When the audience have to be prompted to applaud, it's usually a sign the show has gone badly wrong. But this was absolutely not the case with the Circus of Horrors.

The crowd were left so aghast by the stunts on stage that many were genuinely too shocked to respond. It was a performance that had everything.

A sword-swallowing fork-tongued man with Siberian mammoth ivory for teeth, a woman with the world's strongest hair, a quadruple-jointed human voodoo doll and acrobatic sisters suspended from the Theatre Royal's ceiling – and plenty in between.

When Lucifer's lovechild shows you to your seat with a tirade of abuse, it's quickly apparent this is no mainstream, run-of-the-mill billing.

Audience participation takes on a whole new meaning with this show, which is not for the faint-hearted.

To add the allure, a metal band accompanies the performers on stage for the duration – which is a stunt in itself with the musicians' only rest coming when the eclectic crowd took a collective sigh of relief at the interval.

The music is actually a clever way to break up the circus acts, stopping it becoming a conveyor belt of fearless feats.
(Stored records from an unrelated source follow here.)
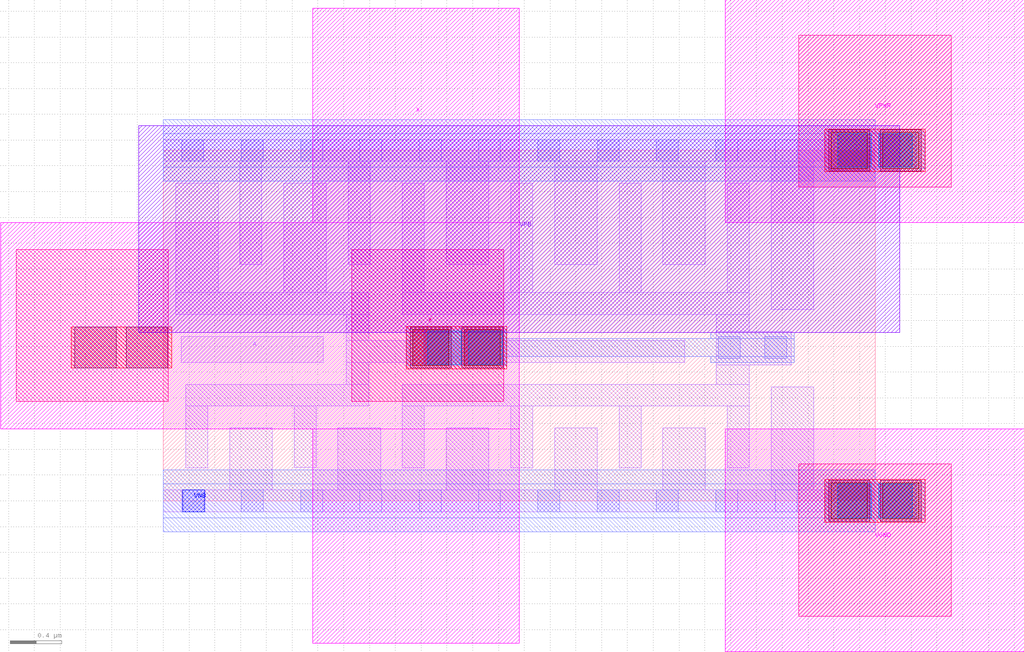
<source format=lef>
# Copyright 2020 The SkyWater PDK Authors
#
# Licensed under the Apache License, Version 2.0 (the "License");
# you may not use this file except in compliance with the License.
# You may obtain a copy of the License at
#
#     https://www.apache.org/licenses/LICENSE-2.0
#
# Unless required by applicable law or agreed to in writing, software
# distributed under the License is distributed on an "AS IS" BASIS,
# WITHOUT WARRANTIES OR CONDITIONS OF ANY KIND, either express or implied.
# See the License for the specific language governing permissions and
# limitations under the License.
#
# SPDX-License-Identifier: Apache-2.0

VERSION 5.7 ;
  NOWIREEXTENSIONATPIN ON ;
  DIVIDERCHAR "/" ;
  BUSBITCHARS "[]" ;
MACRO sky130_fd_sc_hd__probec_p_8
  CLASS CORE ;
  FOREIGN sky130_fd_sc_hd__probec_p_8 ;
  ORIGIN  0.000000  0.000000 ;
  SIZE  5.520000 BY  2.720000 ;
  SYMMETRY X Y R90 ;
  SITE unithd ;
  PIN A
    ANTENNAGATEAREA  0.742500 ;
    DIRECTION INPUT ;
    USE SIGNAL ;
    PORT
      LAYER li1 ;
        RECT 0.140000 1.075000 1.240000 1.275000 ;
    END
  END A
  PIN VNB
    PORT
      LAYER pwell ;
        RECT 0.150000 -0.085000 0.320000 0.085000 ;
    END
  END VNB
  PIN VPB
    PORT
      LAYER nwell ;
        RECT -0.190000 1.305000 5.710000 2.910000 ;
    END
  END VPB
  PIN X
    ANTENNADIFFAREA  1.782000 ;
    DIRECTION OUTPUT ;
    USE SIGNAL ;
    PORT
      LAYER met4 ;
        RECT -1.140000 0.770000 0.040000 1.950000 ;
        RECT  1.460000 0.770000 2.640000 1.950000 ;
    END
    PORT
      LAYER met5 ;
        RECT -1.260000  0.560000 2.760000 2.160000 ;
        RECT  1.160000 -1.105000 2.760000 0.560000 ;
        RECT  1.160000  2.160000 2.760000 3.825000 ;
    END
  END X
  PIN VGND
    DIRECTION INOUT ;
    SHAPE ABUTMENT ;
    USE GROUND ;
    PORT
      LAYER met5 ;
        RECT 4.360000 -1.170000 6.675000 0.560000 ;
    END
  END VGND
  PIN VPWR
    DIRECTION INOUT ;
    SHAPE ABUTMENT ;
    USE POWER ;
    PORT
      LAYER met5 ;
        RECT 4.360000 2.160000 6.675000 3.890000 ;
    END
  END VPWR
  OBS
    LAYER li1 ;
      RECT 0.000000 -0.085000 5.520000 0.085000 ;
      RECT 0.000000  2.635000 5.520000 2.805000 ;
      RECT 0.095000  1.445000 1.595000 1.615000 ;
      RECT 0.095000  1.615000 0.425000 2.465000 ;
      RECT 0.175000  0.255000 0.345000 0.735000 ;
      RECT 0.175000  0.735000 1.595000 0.905000 ;
      RECT 0.515000  0.085000 0.845000 0.565000 ;
      RECT 0.595000  1.835000 0.765000 2.635000 ;
      RECT 0.935000  1.615000 1.265000 2.465000 ;
      RECT 1.015000  0.260000 1.185000 0.735000 ;
      RECT 1.355000  0.085000 1.685000 0.565000 ;
      RECT 1.420000  0.905000 1.595000 1.075000 ;
      RECT 1.420000  1.075000 4.045000 1.245000 ;
      RECT 1.420000  1.245000 1.595000 1.445000 ;
      RECT 1.435000  1.835000 1.605000 2.635000 ;
      RECT 1.855000  0.255000 2.025000 0.735000 ;
      RECT 1.855000  0.735000 4.545000 0.905000 ;
      RECT 1.855000  1.445000 4.545000 1.615000 ;
      RECT 1.855000  1.615000 2.025000 2.465000 ;
      RECT 2.195000  0.085000 2.525000 0.565000 ;
      RECT 2.195000  1.835000 2.525000 2.635000 ;
      RECT 2.695000  0.255000 2.865000 0.735000 ;
      RECT 2.695000  1.615000 2.865000 2.465000 ;
      RECT 3.035000  0.085000 3.365000 0.565000 ;
      RECT 3.035000  1.835000 3.365000 2.635000 ;
      RECT 3.535000  0.255000 3.705000 0.735000 ;
      RECT 3.535000  1.615000 3.705000 2.465000 ;
      RECT 3.875000  0.085000 4.205000 0.565000 ;
      RECT 3.875000  1.835000 4.205000 2.635000 ;
      RECT 4.290000  0.905000 4.545000 1.055000 ;
      RECT 4.290000  1.055000 4.870000 1.315000 ;
      RECT 4.290000  1.315000 4.545000 1.445000 ;
      RECT 4.375000  0.255000 4.545000 0.735000 ;
      RECT 4.375000  1.615000 4.545000 2.465000 ;
      RECT 4.715000  0.085000 5.045000 0.885000 ;
      RECT 4.715000  1.485000 5.045000 2.635000 ;
    LAYER mcon ;
      RECT 0.145000 -0.085000 0.315000 0.085000 ;
      RECT 0.145000  2.635000 0.315000 2.805000 ;
      RECT 0.605000 -0.085000 0.775000 0.085000 ;
      RECT 0.605000  2.635000 0.775000 2.805000 ;
      RECT 1.065000 -0.085000 1.235000 0.085000 ;
      RECT 1.065000  2.635000 1.235000 2.805000 ;
      RECT 1.525000 -0.085000 1.695000 0.085000 ;
      RECT 1.525000  2.635000 1.695000 2.805000 ;
      RECT 1.985000 -0.085000 2.155000 0.085000 ;
      RECT 1.985000  2.635000 2.155000 2.805000 ;
      RECT 2.445000 -0.085000 2.615000 0.085000 ;
      RECT 2.445000  2.635000 2.615000 2.805000 ;
      RECT 2.905000 -0.085000 3.075000 0.085000 ;
      RECT 2.905000  2.635000 3.075000 2.805000 ;
      RECT 3.365000 -0.085000 3.535000 0.085000 ;
      RECT 3.365000  2.635000 3.535000 2.805000 ;
      RECT 3.825000 -0.085000 3.995000 0.085000 ;
      RECT 3.825000  2.635000 3.995000 2.805000 ;
      RECT 4.285000 -0.085000 4.455000 0.085000 ;
      RECT 4.285000  2.635000 4.455000 2.805000 ;
      RECT 4.305000  1.105000 4.475000 1.275000 ;
      RECT 4.665000  1.105000 4.835000 1.275000 ;
      RECT 4.745000 -0.085000 4.915000 0.085000 ;
      RECT 4.745000  2.635000 4.915000 2.805000 ;
      RECT 5.205000 -0.085000 5.375000 0.085000 ;
      RECT 5.205000  2.635000 5.375000 2.805000 ;
    LAYER met1 ;
      RECT 0.000000 -0.240000 5.520000 -0.130000 ;
      RECT 0.000000 -0.130000 5.840000  0.130000 ;
      RECT 0.000000  0.130000 5.520000  0.240000 ;
      RECT 0.000000  2.480000 5.520000  2.590000 ;
      RECT 0.000000  2.590000 5.840000  2.850000 ;
      RECT 0.000000  2.850000 5.520000  2.960000 ;
      RECT 2.020000  1.060000 2.660000  1.120000 ;
      RECT 2.020000  1.120000 4.895000  1.260000 ;
      RECT 2.020000  1.260000 2.660000  1.320000 ;
      RECT 4.245000  1.075000 4.895000  1.120000 ;
      RECT 4.245000  1.260000 4.895000  1.305000 ;
    LAYER met2 ;
      RECT 1.890000  1.050000 2.660000 1.330000 ;
      RECT 5.135000 -0.140000 5.905000 0.140000 ;
      RECT 5.135000  2.580000 5.905000 2.860000 ;
    LAYER met3 ;
      RECT -0.715000  1.030000 0.065000 1.350000 ;
      RECT  1.885000  1.025000 2.665000 1.355000 ;
      RECT  5.130000 -0.165000 5.910000 0.165000 ;
      RECT  5.130000  2.555000 5.910000 2.885000 ;
    LAYER met4 ;
      RECT 4.930000 -0.895000 6.110000 0.285000 ;
      RECT 4.930000  2.435000 6.110000 3.615000 ;
    LAYER via ;
      RECT 2.050000  1.060000 2.310000 1.320000 ;
      RECT 2.370000  1.060000 2.630000 1.320000 ;
      RECT 5.230000 -0.130000 5.490000 0.130000 ;
      RECT 5.230000  2.590000 5.490000 2.850000 ;
      RECT 5.550000 -0.130000 5.810000 0.130000 ;
      RECT 5.550000  2.590000 5.810000 2.850000 ;
    LAYER via2 ;
      RECT 1.935000  1.050000 2.215000 1.330000 ;
      RECT 2.335000  1.050000 2.615000 1.330000 ;
      RECT 5.180000 -0.140000 5.460000 0.140000 ;
      RECT 5.180000  2.580000 5.460000 2.860000 ;
      RECT 5.580000 -0.140000 5.860000 0.140000 ;
      RECT 5.580000  2.580000 5.860000 2.860000 ;
    LAYER via3 ;
      RECT -0.685000  1.030000 -0.365000 1.350000 ;
      RECT -0.285000  1.030000  0.035000 1.350000 ;
      RECT  1.915000  1.030000  2.235000 1.350000 ;
      RECT  2.315000  1.030000  2.635000 1.350000 ;
      RECT  5.160000 -0.160000  5.480000 0.160000 ;
      RECT  5.160000  2.560000  5.480000 2.880000 ;
      RECT  5.560000 -0.160000  5.880000 0.160000 ;
      RECT  5.560000  2.560000  5.880000 2.880000 ;
  END
END sky130_fd_sc_hd__probec_p_8
END LIBRARY

</source>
It ensures those watching are gripped by the action - which is laced with sinister humour.

Without giving too many tricks away, highlights include a flying woman becoming a human Catherine Wheel, skeletons fearlessly creating a four-man pyramid, knife-throwing at a 20 stone bodybuilder wearing a pig's head and a simpleton piercing his face with mini swords.

The ringmaster and the company’s creator Dr Haze borders on self-indulgent and having run against Caroline Lucas for the Brighton Kemptown seat it's easy to see why – but the fact he stood in the foyer to shake his audience's hand and as they left, thanking them for coming, was the bizarre ending that sums up the franchise's Voodoo tour.

He and the crew will return to Sussex on February 3 when they play the Royal Hippodrome in Eastbourne.